Wednesday, October 27, 2010

Betting with Paulson

At times, investing in the gaming industry can be a gamble (/corny opening line). Not that it really has to be that way. Like any addiction, gaming produces quite stable cash flows once the business is up and running and a customer base and a location has been established.

The threats are there, of course, with the expansion of licenses from revenue-hungry governments and the ominous Internet. Still, “if you build it, they will come” has worked relatively well in the past, so who are we to question its future applicability.

That said, gaming is a place where high yield thrives, since, not unlike gamblers, casino operators love to “double down” with plenty of leverage.

Where there’s leverage, there’s “credits” (as the pundits like to call bonds these days) and opportunities for bond investors (somehow credit investors doesn’t sound right) to throw some chips into the fray.

Start with MGM Resorts International, which owns a good chunk of the Las Vegas Strip (Bellagio, Mandalay Bay, Monte Carlo, Luxor, Grand, etc.) plus casinos and resorts around the rest of the world. Lots of property with a ton of debt, and booking substantial losses. Still, it’s a name I like, since the cash flow is good, and the company has shown financial agility. They have sold property to raise cash and recently announced they would issue new stock to the market. That’s always good for bond investors. In addition, Hedge fund manager John Paulson picked up a 9%+ equity stake earlier this year. Not fresh cash, but it’s always reassuring to have a guy like Paulson below you in the capital structure.

For MGM bonds, there are a number of choices, ranging from senior secured (the least risky in case of default) or the subordinated, which may not fare well in such a case. I listed a few on the table below. Personally, I like the subordinated 2013’s, because you might as well go “all in” if you think bankruptcy is looking like a long shot. But in any case, all these bonds have rallied over the last year and the easy money is over.

Second up is Harrah’s Entertainment, which is a behemoth like MGM, only larger and with less concentration in Las Vegas and more property in Atlantic City (not a good thing). Harrah’s was taken private in 2006 by private equity firms TPG and Apollo, which then proceeded to load it up with debt. That’s standard procedure in these cases. It’s also standard procedure for these takeover specialists to screw over those debt holders if necessary and convenient. That’s also not a good thing. Still, as we stated above, this is a business that generates cash, apparently even in Tunica, Mississippi (where Harrahs has THREE casinos).

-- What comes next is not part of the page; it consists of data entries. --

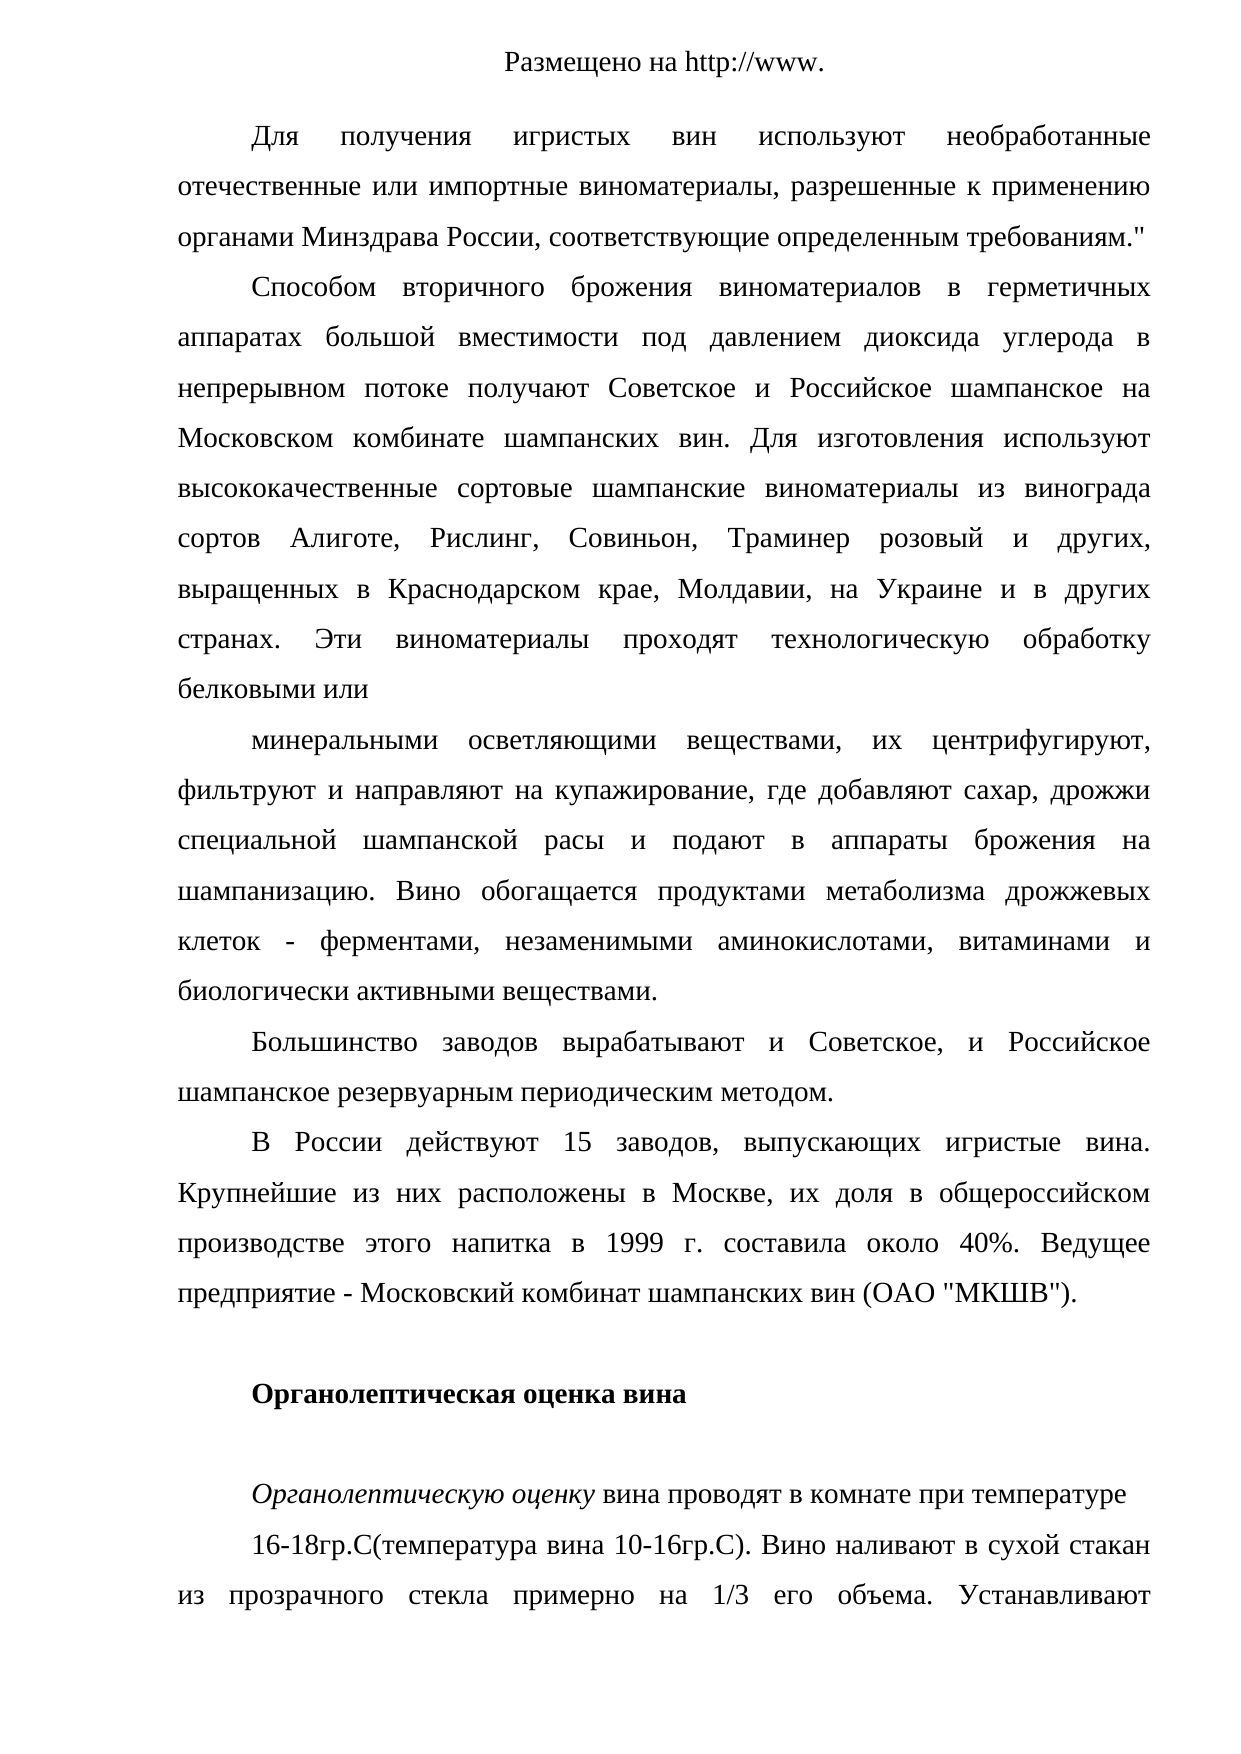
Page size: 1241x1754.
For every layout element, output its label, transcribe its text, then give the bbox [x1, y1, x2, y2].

text В России действуют 15 заводов, выпускающих игристые вина. Крупнейшие из них расположены в Москве, их доля в общероссийском производстве этого напитка в . составила около 40%. Ведущее предприятие - Московский комбинат шампанских вин (ОАО "МКШВ"). [177, 1124, 1152, 1309]
text Органолептическая оценка вина [177, 1376, 1152, 1409]
text Органолептическую оценку вина проводят в комнате при температуре [177, 1477, 1152, 1510]
text Для получения игристых вин используют необработанные отечественные или импортные виноматериалы, разрешенные к применению органами Минздрава России, соответствующие определенным требованиям." [177, 118, 1152, 252]
text минеральными осветляющими веществами, их центрифугируют, фильтруют и направляют на купажирование, где добавляют сахар, дрожжи специальной шампанской расы и подают в аппараты брожения на шампанизацию. Вино обогащается продуктами метаболизма дрожжевых клеток - ферментами, незаменимыми аминокислотами, витаминами и биологически активными веществами. [177, 722, 1152, 1007]
text Большинство заводов вырабатывают и Советское, и Российское шампанское резервуарным периодическим методом. [177, 1024, 1152, 1108]
text Способом вторичного брожения виноматериалов в герметичных аппаратах большой вместимости под давлением диоксида углерода в непрерывном потоке получают Советское и Российское шампанское на Московском комбинате шампанских вин. Для изготовления используют высококачественные сортовые шампанские виноматериалы из винограда сортов Алиготе, Рислинг, Совиньон, Траминер розовый и других, выращенных в Краснодарском крае, Молдавии, на Украине и в других странах. Эти виноматериалы проходят технологическую обработку белковыми или [177, 269, 1152, 705]
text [177, 1527, 1152, 1611]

Still, it’s not enough to make a bondholder comfortable (not that we ever are). So, once again Paulson to the rescue. Paulson’s fund(s) recently picked up a nice chunk of Harrah’s debt (over $800 mm) and agreed to exchange it for equity. For bondholders that’s a good thing since it means some deleveraging, if not a whole lot. Harrah’s LT debt is close to $20 billion. The company is planning to go public with its shares shortly, and from the preliminary prospectus, it appears they will be selling an additional $575 million in shares to the public. That would be a good thing, since it would mean more deleveraging.

Still, count me as a bit skeptical on Harrah’s, and I’d prefer the secured bonds, which still are offering a very hefty yield. That would make it good for a couple of chips.